Part 2: SVM classification
Train and test a linear SVM classifier by following the provided code. SVM training and evaluation is done with svmclass and svmvalmod functions respectively. Next, fill-in your own code implementing the following steps:
1.1 Compute linear hyper-plane W from SVM support vectors and alpha-coefficients
1.2 Re-compute confidence values for training and validation using W and bias b. Make
sure your accuracy values correspond to the ones returned by svmvalmod
Illustrate W as an image using the provided code. Why does it remind a face? How do you explain different values of W? Next, write your own code to re-train SVM for different values of C:
2.1 Fill-in the for-loop to train SVM for the changing C-values, compute W and classification
accuracy for training and test samples in each iteraction. Select SMV model maximizing
accuracy on the validation set.
2.2 Visualize W as an image at each iteration. Why W looks more like a face for small
The best classification hyper-plane W looks like an average face image. Cannot we just use such an average image as a classification hyper-plane? Try it out by executing the provided code and see what accuracy you get.
Part 3: Face detection
Follow the provided code and its comments to read a test image; extract its overlapping pixel patches and use linear SVM to classify the patches. Display bounding boxes of patches with the highest classification score.

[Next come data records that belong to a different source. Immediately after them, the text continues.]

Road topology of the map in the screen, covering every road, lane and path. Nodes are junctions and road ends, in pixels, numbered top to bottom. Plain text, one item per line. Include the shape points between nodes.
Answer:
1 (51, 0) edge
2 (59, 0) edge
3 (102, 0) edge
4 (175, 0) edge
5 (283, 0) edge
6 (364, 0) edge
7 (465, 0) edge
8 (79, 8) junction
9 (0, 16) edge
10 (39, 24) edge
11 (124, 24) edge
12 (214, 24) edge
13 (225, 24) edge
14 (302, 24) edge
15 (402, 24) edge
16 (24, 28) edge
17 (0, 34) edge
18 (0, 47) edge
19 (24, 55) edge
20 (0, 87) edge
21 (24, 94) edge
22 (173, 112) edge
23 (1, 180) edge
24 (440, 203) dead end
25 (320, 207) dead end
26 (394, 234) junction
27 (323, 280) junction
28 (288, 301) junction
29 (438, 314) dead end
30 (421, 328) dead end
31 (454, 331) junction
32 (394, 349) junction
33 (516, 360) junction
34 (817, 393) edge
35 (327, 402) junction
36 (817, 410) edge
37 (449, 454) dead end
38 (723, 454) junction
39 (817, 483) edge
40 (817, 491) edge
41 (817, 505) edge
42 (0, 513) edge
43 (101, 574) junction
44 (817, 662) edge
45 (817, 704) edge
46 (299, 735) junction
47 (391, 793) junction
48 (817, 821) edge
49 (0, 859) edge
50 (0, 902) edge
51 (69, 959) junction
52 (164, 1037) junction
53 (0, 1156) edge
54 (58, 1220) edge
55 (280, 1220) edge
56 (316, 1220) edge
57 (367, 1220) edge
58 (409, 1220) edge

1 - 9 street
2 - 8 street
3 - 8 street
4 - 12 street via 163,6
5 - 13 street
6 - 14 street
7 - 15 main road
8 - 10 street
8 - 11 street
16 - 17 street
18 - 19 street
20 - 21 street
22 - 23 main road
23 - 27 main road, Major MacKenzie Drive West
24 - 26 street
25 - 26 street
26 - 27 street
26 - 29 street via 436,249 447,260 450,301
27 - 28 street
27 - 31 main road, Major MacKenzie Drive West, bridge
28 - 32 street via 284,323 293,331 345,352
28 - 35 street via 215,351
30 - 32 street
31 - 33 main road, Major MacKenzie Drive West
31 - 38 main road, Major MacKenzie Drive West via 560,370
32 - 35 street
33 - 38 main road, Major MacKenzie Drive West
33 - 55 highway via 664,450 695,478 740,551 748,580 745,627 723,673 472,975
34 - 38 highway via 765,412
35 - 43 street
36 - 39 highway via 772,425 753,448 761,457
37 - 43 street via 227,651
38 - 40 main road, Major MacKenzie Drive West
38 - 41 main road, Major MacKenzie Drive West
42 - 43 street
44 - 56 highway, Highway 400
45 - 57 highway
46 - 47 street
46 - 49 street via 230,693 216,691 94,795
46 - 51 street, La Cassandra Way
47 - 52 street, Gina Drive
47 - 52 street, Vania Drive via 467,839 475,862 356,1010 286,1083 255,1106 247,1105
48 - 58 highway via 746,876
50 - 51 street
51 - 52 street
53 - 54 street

Scanning-window style classification of image patches typically results in multiple responses around the target object. A standard practice to deal with this is to remove any detector responses in the neighborhood of detections with the locally maximal confidence score (non-maxima suppression or NMS). NMS is usually applied to all detections in the image with confidence above a certain threshold. Try NMS face detection for different threshold values and in different images:
3.1 Try different threshold values to pre-select windows passed to the NMS step by modifying
3.2 Try different threshold values for NMS detections by modifying confthreshnms
3.3 Try detection with the different thresholds for images: img1.jpg, img2.jpg, img3.jpg,
img4.jpg. Can you find unique NMS threshold giving perfect face detection in all images?
Linear SVM classifier is efficient for analyzing many image sub-windows but has lower accuracy compared to RBF SVM. Non-linear SVM, however, is often too slow to be applied in a window-scanning fashion. To improve detection results and to limit the execution time, one can apply non-linear SVM classification only to samples which have passed the linear SVM. Train non-linear SVM using faster implementations of SVM (e.g. LIBSVM or SVM-Light) and apply it to face detections returned by the linear classifier. Compare detection results of the linear and RBF SVM visually for different images.